## [What the exercise asks]
Please repeat, without alteration, the line containing "X10135553Y-8137820D01*" and every line that follows it to the end of the entries below, and only those lines.

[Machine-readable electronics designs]

# # # # # # #

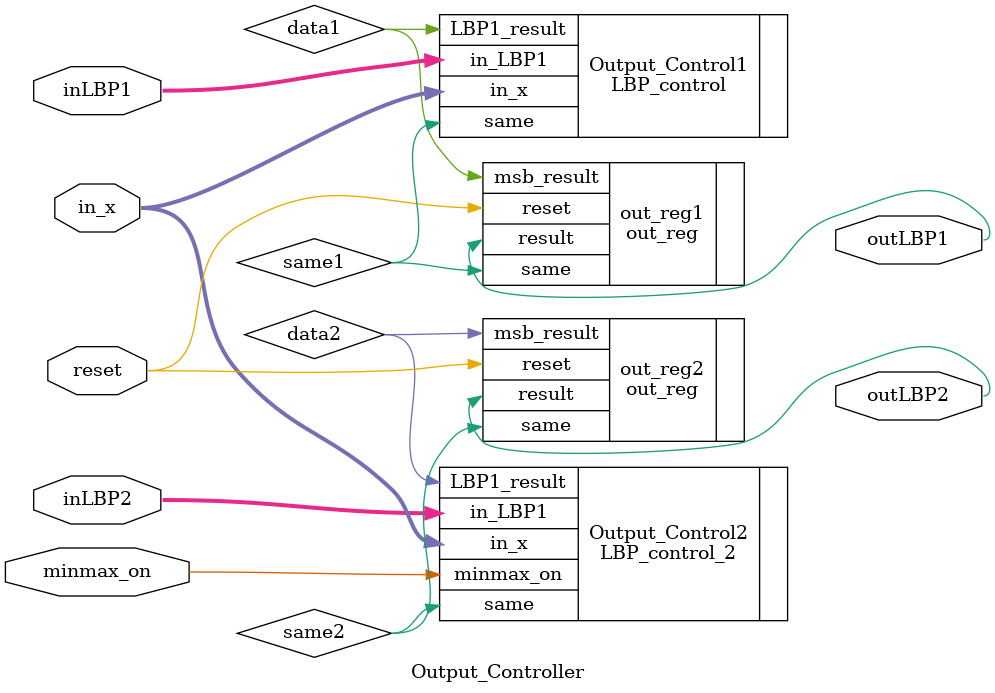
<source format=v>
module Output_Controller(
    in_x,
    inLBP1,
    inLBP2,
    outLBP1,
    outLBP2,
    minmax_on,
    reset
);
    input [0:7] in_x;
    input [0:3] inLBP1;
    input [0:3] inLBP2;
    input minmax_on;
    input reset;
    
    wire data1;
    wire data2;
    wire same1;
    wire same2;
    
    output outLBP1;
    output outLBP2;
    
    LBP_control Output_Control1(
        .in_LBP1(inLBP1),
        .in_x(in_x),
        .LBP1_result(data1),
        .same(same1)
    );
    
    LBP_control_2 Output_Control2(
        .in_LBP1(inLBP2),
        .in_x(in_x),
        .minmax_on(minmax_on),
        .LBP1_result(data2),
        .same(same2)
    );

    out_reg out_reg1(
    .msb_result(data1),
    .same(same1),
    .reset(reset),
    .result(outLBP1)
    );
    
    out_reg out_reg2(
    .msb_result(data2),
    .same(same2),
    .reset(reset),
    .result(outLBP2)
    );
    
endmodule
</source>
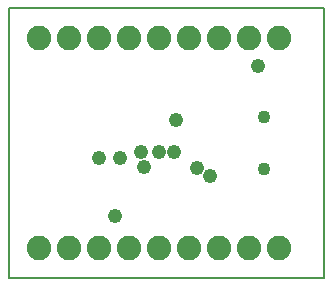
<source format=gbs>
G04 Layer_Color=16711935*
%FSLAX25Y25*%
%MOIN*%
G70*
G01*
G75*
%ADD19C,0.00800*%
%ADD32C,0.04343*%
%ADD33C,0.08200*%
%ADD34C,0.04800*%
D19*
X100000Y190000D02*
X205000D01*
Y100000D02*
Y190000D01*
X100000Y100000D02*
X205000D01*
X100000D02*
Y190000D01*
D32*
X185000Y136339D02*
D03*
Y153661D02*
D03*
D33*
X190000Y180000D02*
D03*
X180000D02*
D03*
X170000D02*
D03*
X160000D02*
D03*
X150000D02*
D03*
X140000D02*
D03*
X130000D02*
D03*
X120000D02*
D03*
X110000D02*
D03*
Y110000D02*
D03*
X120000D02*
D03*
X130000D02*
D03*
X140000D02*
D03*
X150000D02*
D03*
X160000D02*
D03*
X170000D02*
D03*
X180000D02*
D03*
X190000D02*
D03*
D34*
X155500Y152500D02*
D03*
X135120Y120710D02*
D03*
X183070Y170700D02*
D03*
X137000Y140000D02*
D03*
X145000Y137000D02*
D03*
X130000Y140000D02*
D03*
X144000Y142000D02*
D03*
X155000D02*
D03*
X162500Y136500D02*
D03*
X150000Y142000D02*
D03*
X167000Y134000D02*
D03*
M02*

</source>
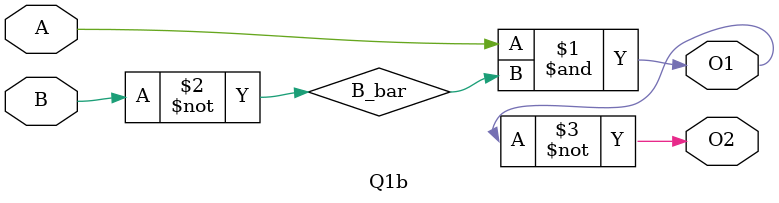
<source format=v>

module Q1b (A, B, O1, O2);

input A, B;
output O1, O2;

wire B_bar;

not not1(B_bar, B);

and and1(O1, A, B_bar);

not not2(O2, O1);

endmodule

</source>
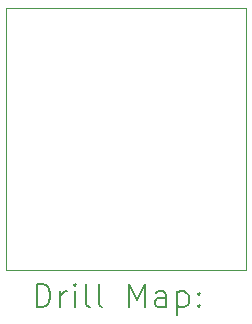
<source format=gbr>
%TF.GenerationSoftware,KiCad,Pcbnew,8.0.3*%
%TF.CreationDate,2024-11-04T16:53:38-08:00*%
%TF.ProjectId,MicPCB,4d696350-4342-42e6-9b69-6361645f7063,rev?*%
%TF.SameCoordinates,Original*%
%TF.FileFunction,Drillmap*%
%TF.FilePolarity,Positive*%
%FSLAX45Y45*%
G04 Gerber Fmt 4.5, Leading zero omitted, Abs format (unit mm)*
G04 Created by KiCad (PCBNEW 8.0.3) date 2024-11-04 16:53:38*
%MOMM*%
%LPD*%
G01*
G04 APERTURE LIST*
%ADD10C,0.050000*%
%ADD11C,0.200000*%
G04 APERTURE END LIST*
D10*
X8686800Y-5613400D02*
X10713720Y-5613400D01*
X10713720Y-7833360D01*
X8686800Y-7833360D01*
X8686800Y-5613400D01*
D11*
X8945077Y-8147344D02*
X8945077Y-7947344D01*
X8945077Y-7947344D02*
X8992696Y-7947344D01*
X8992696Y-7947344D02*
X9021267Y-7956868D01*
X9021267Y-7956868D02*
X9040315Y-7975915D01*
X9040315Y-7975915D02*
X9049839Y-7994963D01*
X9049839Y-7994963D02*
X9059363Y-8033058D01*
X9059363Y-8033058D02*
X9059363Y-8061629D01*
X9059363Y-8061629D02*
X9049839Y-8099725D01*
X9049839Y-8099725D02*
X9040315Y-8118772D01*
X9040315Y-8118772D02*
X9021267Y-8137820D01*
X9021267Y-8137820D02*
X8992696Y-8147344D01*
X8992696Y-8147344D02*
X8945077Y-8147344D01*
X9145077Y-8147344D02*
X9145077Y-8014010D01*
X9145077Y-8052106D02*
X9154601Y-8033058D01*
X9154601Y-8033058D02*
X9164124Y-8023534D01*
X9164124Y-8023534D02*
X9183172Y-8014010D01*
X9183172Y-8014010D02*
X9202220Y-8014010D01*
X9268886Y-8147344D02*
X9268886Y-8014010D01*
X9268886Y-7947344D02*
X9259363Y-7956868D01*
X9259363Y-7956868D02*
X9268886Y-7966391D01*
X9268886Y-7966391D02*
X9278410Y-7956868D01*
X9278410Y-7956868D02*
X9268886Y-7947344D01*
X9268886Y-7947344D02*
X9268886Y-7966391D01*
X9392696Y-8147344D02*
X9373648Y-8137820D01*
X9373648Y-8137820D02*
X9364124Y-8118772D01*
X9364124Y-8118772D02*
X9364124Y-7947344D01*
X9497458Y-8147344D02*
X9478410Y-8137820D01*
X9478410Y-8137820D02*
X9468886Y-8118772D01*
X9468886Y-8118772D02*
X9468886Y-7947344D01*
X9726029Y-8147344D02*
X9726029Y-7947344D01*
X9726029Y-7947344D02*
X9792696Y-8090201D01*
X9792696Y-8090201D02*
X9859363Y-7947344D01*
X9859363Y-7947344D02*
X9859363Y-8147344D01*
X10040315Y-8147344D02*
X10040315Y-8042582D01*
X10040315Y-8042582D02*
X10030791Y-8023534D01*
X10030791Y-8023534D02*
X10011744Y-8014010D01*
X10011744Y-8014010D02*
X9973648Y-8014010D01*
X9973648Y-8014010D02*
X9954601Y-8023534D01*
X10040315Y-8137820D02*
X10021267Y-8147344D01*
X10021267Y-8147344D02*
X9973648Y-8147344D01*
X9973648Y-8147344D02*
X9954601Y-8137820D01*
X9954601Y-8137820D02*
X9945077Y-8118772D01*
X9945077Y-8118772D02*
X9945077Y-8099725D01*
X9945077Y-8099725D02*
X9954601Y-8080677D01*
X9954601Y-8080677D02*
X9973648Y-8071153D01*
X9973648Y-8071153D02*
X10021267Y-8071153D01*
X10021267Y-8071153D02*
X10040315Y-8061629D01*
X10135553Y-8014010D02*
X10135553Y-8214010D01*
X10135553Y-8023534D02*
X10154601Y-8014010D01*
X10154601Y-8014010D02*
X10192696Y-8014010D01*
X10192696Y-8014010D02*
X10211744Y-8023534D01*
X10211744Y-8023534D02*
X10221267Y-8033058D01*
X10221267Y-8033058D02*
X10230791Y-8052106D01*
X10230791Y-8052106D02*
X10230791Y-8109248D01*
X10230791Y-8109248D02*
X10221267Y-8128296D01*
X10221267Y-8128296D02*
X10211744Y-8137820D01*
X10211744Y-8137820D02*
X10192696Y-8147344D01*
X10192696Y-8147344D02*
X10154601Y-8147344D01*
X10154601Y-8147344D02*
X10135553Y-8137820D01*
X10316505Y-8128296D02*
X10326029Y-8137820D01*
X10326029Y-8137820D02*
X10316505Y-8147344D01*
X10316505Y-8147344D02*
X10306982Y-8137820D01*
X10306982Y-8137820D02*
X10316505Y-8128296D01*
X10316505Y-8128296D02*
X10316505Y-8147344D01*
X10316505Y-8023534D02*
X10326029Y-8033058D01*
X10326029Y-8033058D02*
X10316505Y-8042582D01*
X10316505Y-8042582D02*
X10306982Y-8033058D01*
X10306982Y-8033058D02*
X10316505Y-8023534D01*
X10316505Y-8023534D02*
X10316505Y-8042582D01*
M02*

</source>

# # # # # # #

## [Output]
X10135553Y-8137820D01*
X10316505Y-8128296D02*
X10326029Y-8137820D01*
X10326029Y-8137820D02*
X10316505Y-8147344D01*
X10316505Y-8147344D02*
X10306982Y-8137820D01*
X10306982Y-8137820D02*
X10316505Y-8128296D01*
X10316505Y-8128296D02*
X10316505Y-8147344D01*
X10316505Y-8023534D02*
X10326029Y-8033058D01*
X10326029Y-8033058D02*
X10316505Y-8042582D01*
X10316505Y-8042582D02*
X10306982Y-8033058D01*
X10306982Y-8033058D02*
X10316505Y-8023534D01*
X10316505Y-8023534D02*
X10316505Y-8042582D01*
M02*

</source>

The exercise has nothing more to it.